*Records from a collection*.
◇ ◇ ◇ ◇ ◇

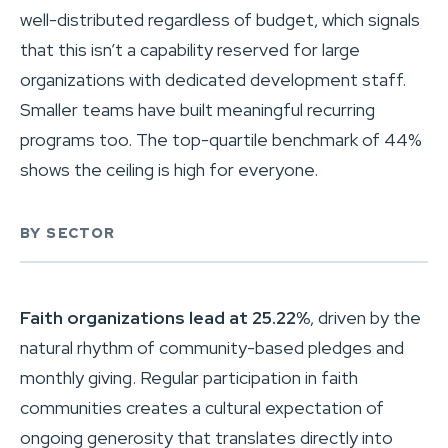
well-distributed regardless of budget, which signals
that this isn’t a capability reserved for large
organizations with dedicated development staff.
Smaller teams have built meaningful recurring
programs too. The top-quartile benchmark of 44%
shows the ceiling is high for everyone.
BY SECTOR
Faith organizations lead at 25.22%
, driven by the
natural rhythm of community-based pledges and
monthly giving. Regular participation in faith
communities creates a cultural expectation of
ongoing generosity that translates directly into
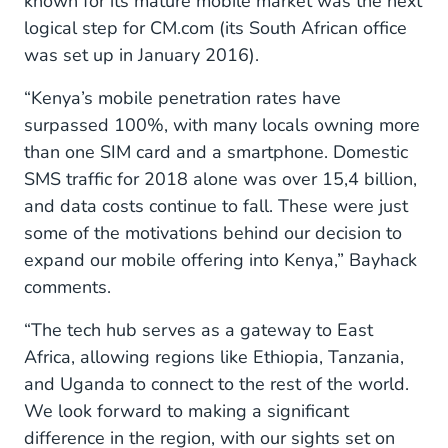
known for its mature mobile market was the next
logical step for CM.com (its South African office
was set up in January 2016).
“Kenya’s mobile penetration rates have
surpassed 100%, with many locals owning more
than one SIM card and a smartphone. Domestic
SMS traffic for 2018 alone was over 15,4 billion,
and data costs continue to fall. These were just
some of the motivations behind our decision to
expand our mobile offering into Kenya,” Bayhack
comments.
“The tech hub serves as a gateway to East
Africa, allowing regions like Ethiopia, Tanzania,
and Uganda to connect to the rest of the world.
We look forward to making a significant
difference in the region, with our sights set on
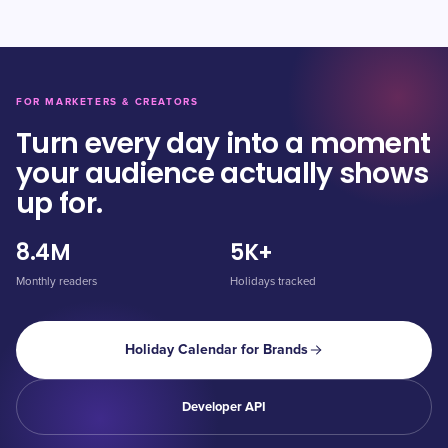
FOR MARKETERS & CREATORS
Turn every day into a moment
your audience actually shows
up for.
8.4M
5K+
Monthly readers
Holidays tracked
Holiday Calendar for Brands
Developer API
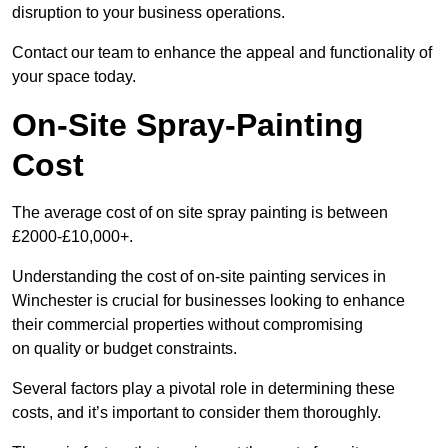
disruption to your business operations.
Contact our team to enhance the appeal and functionality of
your space today.
On-Site Spray-Painting
Cost
The average cost of on site spray painting is between
£2000-£10,000+.
Understanding the cost of on-site painting services in
Winchester is crucial for businesses looking to enhance
their commercial properties without compromising
on quality or budget constraints.
Several factors play a pivotal role in determining these
costs, and it’s important to consider them thoroughly.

◇ ◇ ◇ ◇ ◇

*Your goal*.
Your answer should be the lines of the records that include the word "budget".

*The answer*.
well-distributed regardless of budget, which signals
on quality or budget constraints.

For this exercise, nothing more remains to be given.